▸ **Questions to answer**
**A)** In the article on Marvel's motion comics, who will act "almost like a director" for the Astonishing X-Men motion comic?
**B)** Repeat the part of the article on Marvel's motion comics from "After its recent" to "Maleev this spring.".
**C)** Put this sentence from the article on Marvel's motion comics into Spanish: "The new Spider-Woman motion comic will be an ongoing monthly series in regular Marvel continuity, and will be released first online, followed by a print version several weeks later."

▸ **Source extract**
================================

After its recent experiment with a comics and animation hybrid via the “graphic video” adaptation of Stephen King’s short story N, Marvel Comics announced at New York Comic Con on Saturday that it will be translating Buffy the Vampire Slayer creator Joss Whedon’s Astonishing X-Men into a motion comic, and also launching an all-new Spider-Woman motion comic by Brian Michael Bendis and Alex Maleev this spring.
“It’s not quite comics, and not quite animation,” explained Marvel editor-in-chief Joe Quesada after a preview of the Astonishing X-Men motion comic, which used images from the original comic to create animations and added voice actors for dialogue. Quesada said that original Astonishing X-Men artist John Cassaday will be acting “almost like a director” for the comic, which is slated for release on iTunes and Marvel.com later in 2009.
The new Spider-Woman motion comic will be an ongoing monthly series in regular Marvel continuity, and will be released first online, followed by a print version several weeks later. Because the format will require numerous images to create the animation, Maleev said it would be necessary to “cherry-pick the best parts of the digital and put it into the print comic.”

================================

▸ **Raw data**

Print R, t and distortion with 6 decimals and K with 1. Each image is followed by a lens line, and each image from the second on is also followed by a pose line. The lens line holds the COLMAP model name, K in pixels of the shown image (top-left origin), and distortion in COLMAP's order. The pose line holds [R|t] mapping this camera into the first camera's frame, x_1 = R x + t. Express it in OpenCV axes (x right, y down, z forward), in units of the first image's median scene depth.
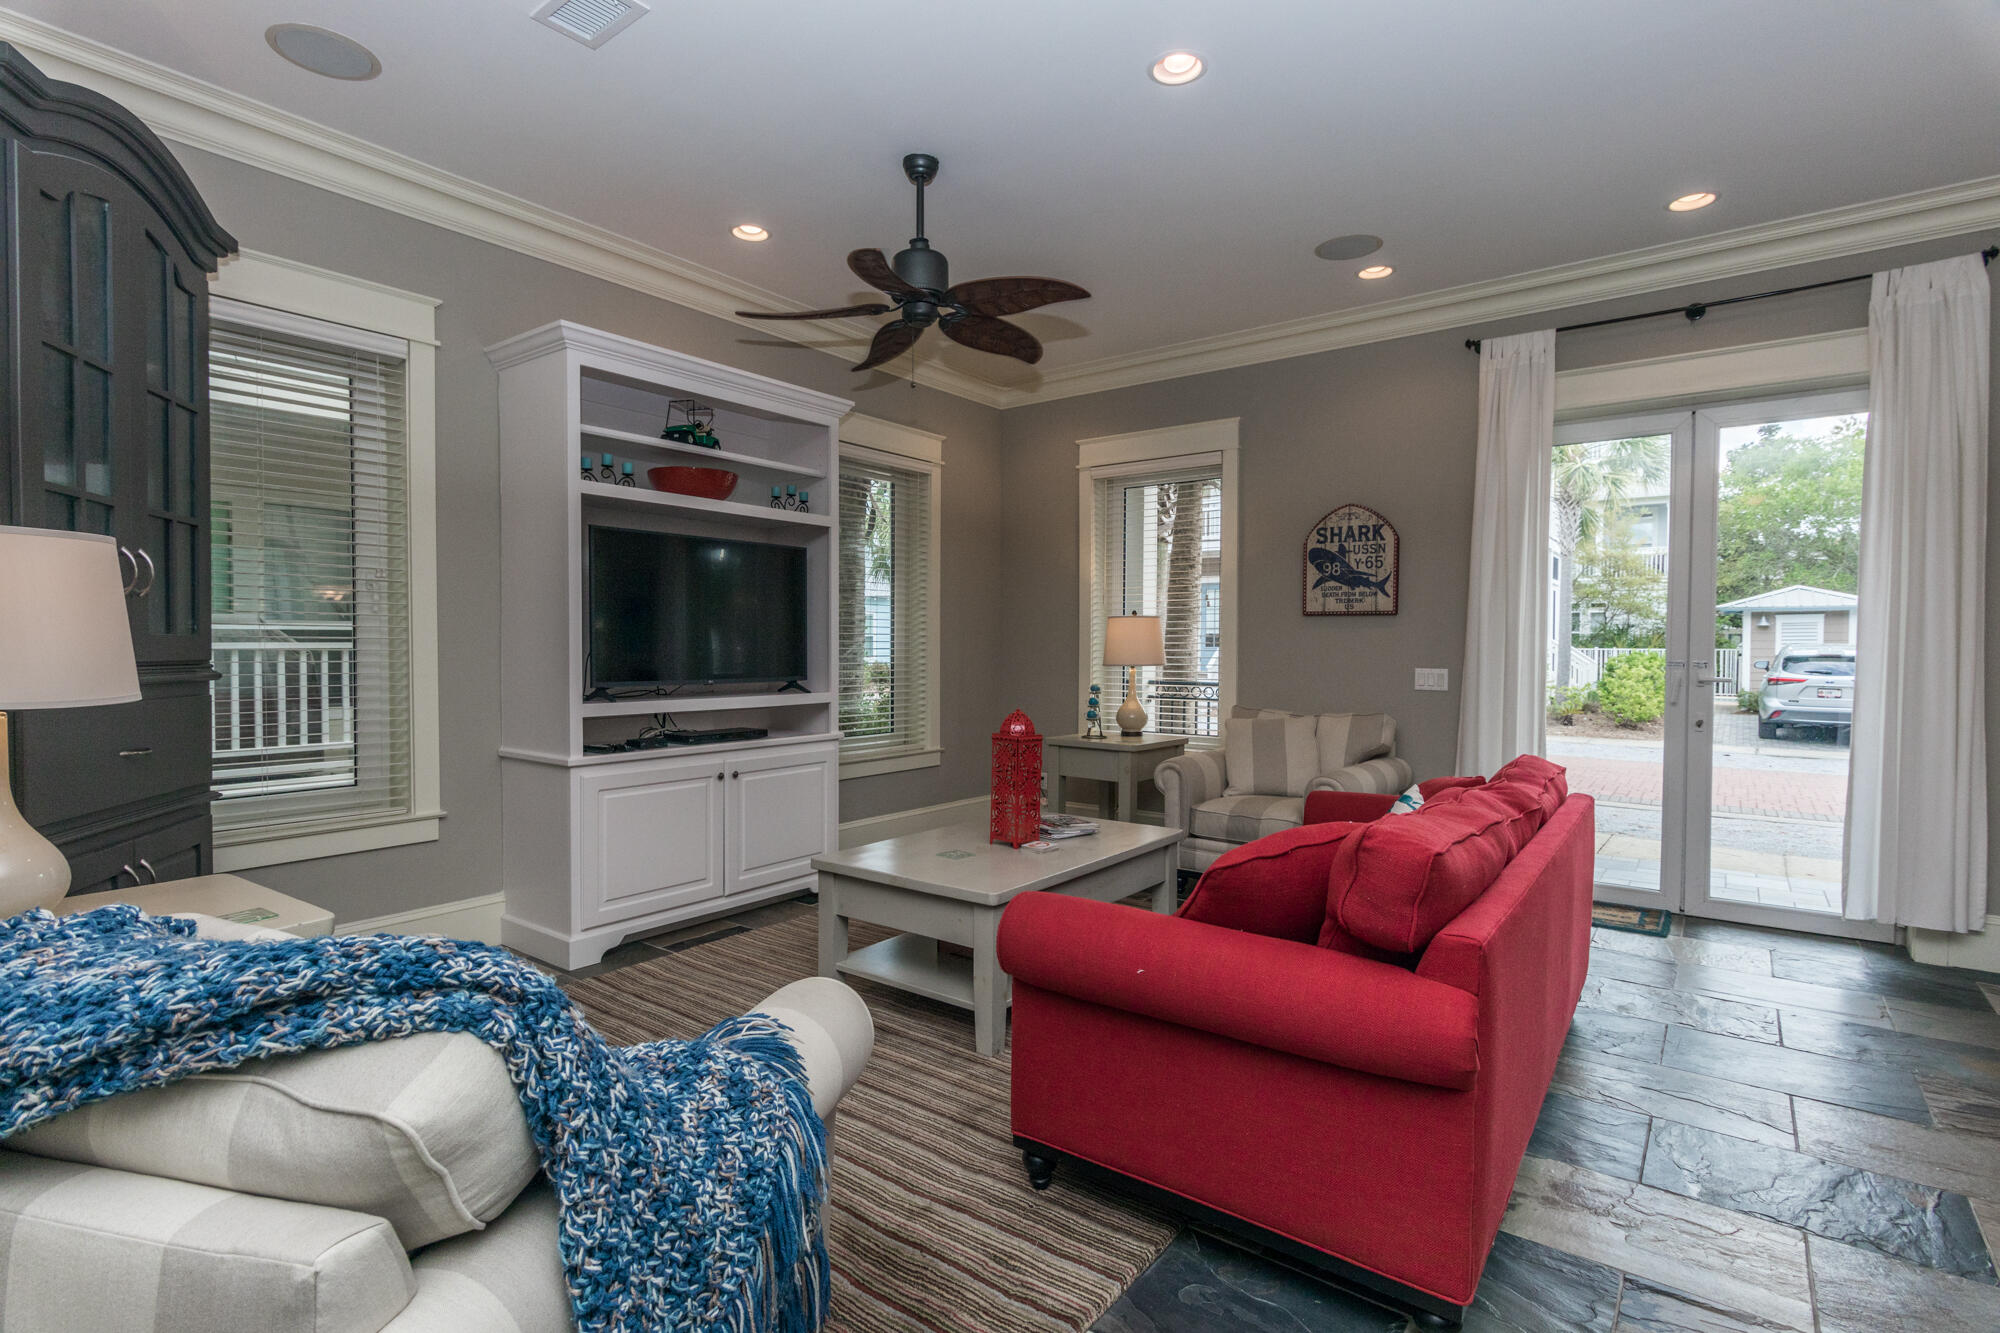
lens RADIAL K [[962.2, 0, 1000.0], [0, 962.2, 666.5], [0, 0, 1]] dist [-0.000478, -0.000214]
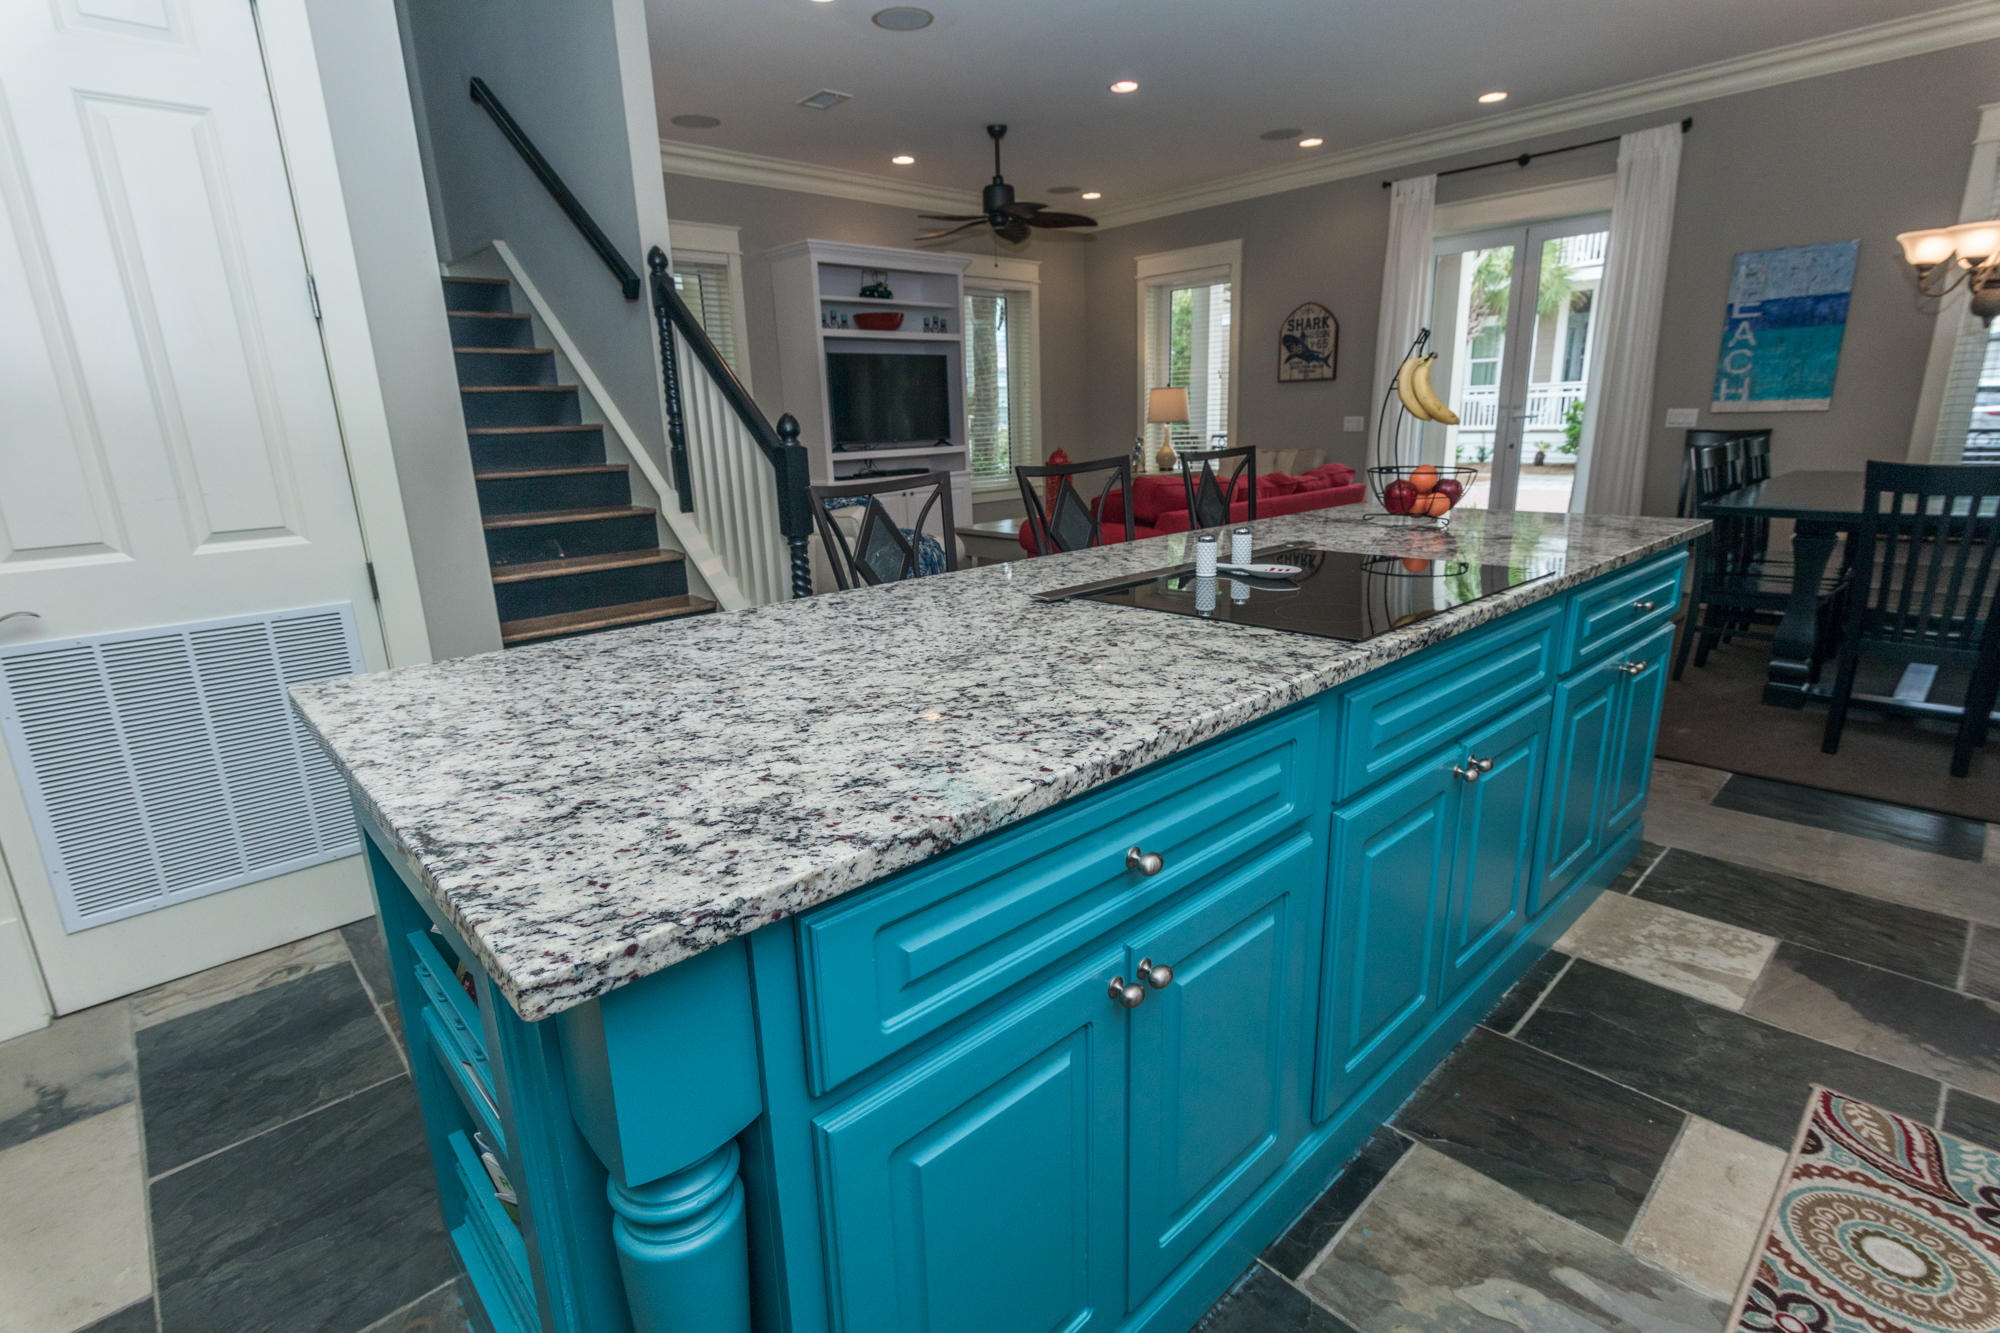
lens RADIAL K [[941.9, 0, 1000.0], [0, 941.9, 666.5], [0, 0, 1]] dist [0.003084, 0.000425]
pose [[0.985853, 0.005713, -0.167514, 0.167038], [0.034472, 0.971142, 0.235999, 0.016736], [0.164028, -0.238435, 0.957206, -0.674313]]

================================

▸ **Answers in order**
**A)** John Cassaday, the original Astonishing X-Men artist.

**B)**
After its recent experiment with a comics and animation hybrid via the “graphic video” adaptation of Stephen King’s short story N, Marvel Comics announced at New York Comic Con on Saturday that it will be translating Buffy the Vampire Slayer creator Joss Whedon’s Astonishing X-Men into a motion comic, and also launching an all-new Spider-Woman motion comic by Brian Michael Bendis and Alex Maleev this spring.

**C)** El nuevo cómic animado de Spider-Woman será una serie mensual continua dentro de la continuidad habitual de Marvel, y se publicará primero en línea, seguido de una versión impresa varias semanas después.